*** Opening Dataset ***
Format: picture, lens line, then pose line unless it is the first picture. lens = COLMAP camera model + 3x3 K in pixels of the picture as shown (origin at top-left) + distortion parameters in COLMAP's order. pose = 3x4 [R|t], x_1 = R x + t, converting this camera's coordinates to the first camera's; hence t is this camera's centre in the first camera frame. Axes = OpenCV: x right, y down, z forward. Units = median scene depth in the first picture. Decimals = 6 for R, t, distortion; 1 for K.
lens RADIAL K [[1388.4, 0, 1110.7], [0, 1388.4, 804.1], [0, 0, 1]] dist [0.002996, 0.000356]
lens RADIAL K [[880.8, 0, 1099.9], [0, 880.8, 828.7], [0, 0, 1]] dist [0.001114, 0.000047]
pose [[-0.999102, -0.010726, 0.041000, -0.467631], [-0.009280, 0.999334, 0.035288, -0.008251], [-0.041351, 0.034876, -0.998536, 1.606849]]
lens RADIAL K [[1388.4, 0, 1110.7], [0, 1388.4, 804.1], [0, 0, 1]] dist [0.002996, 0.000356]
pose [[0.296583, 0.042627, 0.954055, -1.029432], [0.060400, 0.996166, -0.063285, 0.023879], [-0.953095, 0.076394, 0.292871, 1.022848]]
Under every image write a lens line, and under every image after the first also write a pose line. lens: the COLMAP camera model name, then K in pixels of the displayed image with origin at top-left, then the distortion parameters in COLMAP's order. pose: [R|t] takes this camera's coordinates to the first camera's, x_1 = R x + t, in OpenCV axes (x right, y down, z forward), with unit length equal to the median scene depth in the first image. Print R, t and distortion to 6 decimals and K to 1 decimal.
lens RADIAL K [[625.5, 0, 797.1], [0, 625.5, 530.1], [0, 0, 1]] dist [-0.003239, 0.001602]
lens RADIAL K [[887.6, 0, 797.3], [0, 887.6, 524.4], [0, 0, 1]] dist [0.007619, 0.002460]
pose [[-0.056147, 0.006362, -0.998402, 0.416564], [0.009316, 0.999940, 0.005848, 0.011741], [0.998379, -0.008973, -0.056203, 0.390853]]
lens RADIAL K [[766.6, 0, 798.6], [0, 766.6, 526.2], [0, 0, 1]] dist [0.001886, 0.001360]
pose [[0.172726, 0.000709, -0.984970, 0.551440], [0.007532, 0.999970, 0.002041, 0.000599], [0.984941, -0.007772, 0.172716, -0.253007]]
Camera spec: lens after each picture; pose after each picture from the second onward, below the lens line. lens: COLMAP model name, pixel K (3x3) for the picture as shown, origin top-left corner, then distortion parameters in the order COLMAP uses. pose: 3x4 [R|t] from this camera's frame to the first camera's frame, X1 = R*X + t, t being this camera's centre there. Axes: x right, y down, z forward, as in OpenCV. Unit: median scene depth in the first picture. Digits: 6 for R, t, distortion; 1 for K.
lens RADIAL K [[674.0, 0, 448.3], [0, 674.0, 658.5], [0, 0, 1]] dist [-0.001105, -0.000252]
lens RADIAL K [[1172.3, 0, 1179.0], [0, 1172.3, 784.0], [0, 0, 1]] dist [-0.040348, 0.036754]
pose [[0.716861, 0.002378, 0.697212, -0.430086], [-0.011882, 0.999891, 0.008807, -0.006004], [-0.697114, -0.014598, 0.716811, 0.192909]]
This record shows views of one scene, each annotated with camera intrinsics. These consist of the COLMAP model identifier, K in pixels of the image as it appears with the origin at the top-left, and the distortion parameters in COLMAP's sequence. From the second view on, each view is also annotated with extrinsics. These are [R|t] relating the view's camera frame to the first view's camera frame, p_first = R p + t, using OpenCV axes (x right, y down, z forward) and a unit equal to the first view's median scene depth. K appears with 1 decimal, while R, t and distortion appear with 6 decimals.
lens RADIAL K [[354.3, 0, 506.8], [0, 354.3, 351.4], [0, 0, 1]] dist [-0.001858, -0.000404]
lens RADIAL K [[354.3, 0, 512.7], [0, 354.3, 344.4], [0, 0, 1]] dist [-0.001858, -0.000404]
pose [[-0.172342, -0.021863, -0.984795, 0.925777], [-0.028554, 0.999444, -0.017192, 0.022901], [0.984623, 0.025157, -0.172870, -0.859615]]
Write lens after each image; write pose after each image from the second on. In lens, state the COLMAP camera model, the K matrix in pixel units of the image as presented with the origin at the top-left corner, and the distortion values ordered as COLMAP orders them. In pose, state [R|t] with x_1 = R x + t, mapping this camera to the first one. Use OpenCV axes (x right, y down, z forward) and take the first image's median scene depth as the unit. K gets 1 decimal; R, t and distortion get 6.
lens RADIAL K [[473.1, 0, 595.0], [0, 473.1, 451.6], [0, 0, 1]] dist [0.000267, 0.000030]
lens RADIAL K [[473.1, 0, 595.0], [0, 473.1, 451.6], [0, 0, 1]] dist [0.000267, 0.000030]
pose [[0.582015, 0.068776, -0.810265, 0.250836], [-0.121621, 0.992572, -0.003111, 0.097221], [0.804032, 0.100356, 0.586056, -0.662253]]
*** Closing Dataset ***
Give all of the lines above again, exactly as they are.

Format: picture, lens line, then pose line unless it is the first picture. lens = COLMAP camera model + 3x3 K in pixels of the picture as shown (origin at top-left) + distortion parameters in COLMAP's order. pose = 3x4 [R|t], x_1 = R x + t, converting this camera's coordinates to the first camera's; hence t is this camera's centre in the first camera frame. Axes = OpenCV: x right, y down, z forward. Units = median scene depth in the first picture. Decimals = 6 for R, t, distortion; 1 for K.
lens RADIAL K [[1388.4, 0, 1110.7], [0, 1388.4, 804.1], [0, 0, 1]] dist [0.002996, 0.000356]
lens RADIAL K [[880.8, 0, 1099.9], [0, 880.8, 828.7], [0, 0, 1]] dist [0.001114, 0.000047]
pose [[-0.999102, -0.010726, 0.041000, -0.467631], [-0.009280, 0.999334, 0.035288, -0.008251], [-0.041351, 0.034876, -0.998536, 1.606849]]
lens RADIAL K [[1388.4, 0, 1110.7], [0, 1388.4, 804.1], [0, 0, 1]] dist [0.002996, 0.000356]
pose [[0.296583, 0.042627, 0.954055, -1.029432], [0.060400, 0.996166, -0.063285, 0.023879], [-0.953095, 0.076394, 0.292871, 1.022848]]
Under every image write a lens line, and under every image after the first also write a pose line. lens: the COLMAP camera model name, then K in pixels of the displayed image with origin at top-left, then the distortion parameters in COLMAP's order. pose: [R|t] takes this camera's coordinates to the first camera's, x_1 = R x + t, in OpenCV axes (x right, y down, z forward), with unit length equal to the median scene depth in the first image. Print R, t and distortion to 6 decimals and K to 1 decimal.
lens RADIAL K [[625.5, 0, 797.1], [0, 625.5, 530.1], [0, 0, 1]] dist [-0.003239, 0.001602]
lens RADIAL K [[887.6, 0, 797.3], [0, 887.6, 524.4], [0, 0, 1]] dist [0.007619, 0.002460]
pose [[-0.056147, 0.006362, -0.998402, 0.416564], [0.009316, 0.999940, 0.005848, 0.011741], [0.998379, -0.008973, -0.056203, 0.390853]]
lens RADIAL K [[766.6, 0, 798.6], [0, 766.6, 526.2], [0, 0, 1]] dist [0.001886, 0.001360]
pose [[0.172726, 0.000709, -0.984970, 0.551440], [0.007532, 0.999970, 0.002041, 0.000599], [0.984941, -0.007772, 0.172716, -0.253007]]
Camera spec: lens after each picture; pose after each picture from the second onward, below the lens line. lens: COLMAP model name, pixel K (3x3) for the picture as shown, origin top-left corner, then distortion parameters in the order COLMAP uses. pose: 3x4 [R|t] from this camera's frame to the first camera's frame, X1 = R*X + t, t being this camera's centre there. Axes: x right, y down, z forward, as in OpenCV. Unit: median scene depth in the first picture. Digits: 6 for R, t, distortion; 1 for K.
lens RADIAL K [[674.0, 0, 448.3], [0, 674.0, 658.5], [0, 0, 1]] dist [-0.001105, -0.000252]
lens RADIAL K [[1172.3, 0, 1179.0], [0, 1172.3, 784.0], [0, 0, 1]] dist [-0.040348, 0.036754]
pose [[0.716861, 0.002378, 0.697212, -0.430086], [-0.011882, 0.999891, 0.008807, -0.006004], [-0.697114, -0.014598, 0.716811, 0.192909]]
This record shows views of one scene, each annotated with camera intrinsics. These consist of the COLMAP model identifier, K in pixels of the image as it appears with the origin at the top-left, and the distortion parameters in COLMAP's sequence. From the second view on, each view is also annotated with extrinsics. These are [R|t] relating the view's camera frame to the first view's camera frame, p_first = R p + t, using OpenCV axes (x right, y down, z forward) and a unit equal to the first view's median scene depth. K appears with 1 decimal, while R, t and distortion appear with 6 decimals.
lens RADIAL K [[354.3, 0, 506.8], [0, 354.3, 351.4], [0, 0, 1]] dist [-0.001858, -0.000404]
lens RADIAL K [[354.3, 0, 512.7], [0, 354.3, 344.4], [0, 0, 1]] dist [-0.001858, -0.000404]
pose [[-0.172342, -0.021863, -0.984795, 0.925777], [-0.028554, 0.999444, -0.017192, 0.022901], [0.984623, 0.025157, -0.172870, -0.859615]]
Write lens after each image; write pose after each image from the second on. In lens, state the COLMAP camera model, the K matrix in pixel units of the image as presented with the origin at the top-left corner, and the distortion values ordered as COLMAP orders them. In pose, state [R|t] with x_1 = R x + t, mapping this camera to the first one. Use OpenCV axes (x right, y down, z forward) and take the first image's median scene depth as the unit. K gets 1 decimal; R, t and distortion get 6.
lens RADIAL K [[473.1, 0, 595.0], [0, 473.1, 451.6], [0, 0, 1]] dist [0.000267, 0.000030]
lens RADIAL K [[473.1, 0, 595.0], [0, 473.1, 451.6], [0, 0, 1]] dist [0.000267, 0.000030]
pose [[0.582015, 0.068776, -0.810265, 0.250836], [-0.121621, 0.992572, -0.003111, 0.097221], [0.804032, 0.100356, 0.586056, -0.662253]]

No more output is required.